To-do item:
Extract the lines below, character for character, from the line containing "compréhension d" through the line containing "de tels événemen", including both of those lines.

(Stored entries)

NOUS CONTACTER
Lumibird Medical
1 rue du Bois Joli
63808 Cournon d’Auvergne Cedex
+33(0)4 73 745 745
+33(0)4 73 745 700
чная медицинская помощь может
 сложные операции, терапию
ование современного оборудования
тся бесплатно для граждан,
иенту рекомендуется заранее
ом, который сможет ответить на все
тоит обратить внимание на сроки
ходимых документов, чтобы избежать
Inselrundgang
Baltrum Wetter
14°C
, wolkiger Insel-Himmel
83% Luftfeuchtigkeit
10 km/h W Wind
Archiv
--
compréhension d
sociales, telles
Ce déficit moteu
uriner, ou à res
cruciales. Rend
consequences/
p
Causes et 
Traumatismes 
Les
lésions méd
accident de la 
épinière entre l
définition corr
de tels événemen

Result:
compréhension d
sociales, telles
Ce déficit moteu
uriner, ou à res
cruciales. Rend
consequences/
p
Causes et 
Traumatismes 
Les
lésions méd
accident de la 
épinière entre l
définition corr
de tels événemen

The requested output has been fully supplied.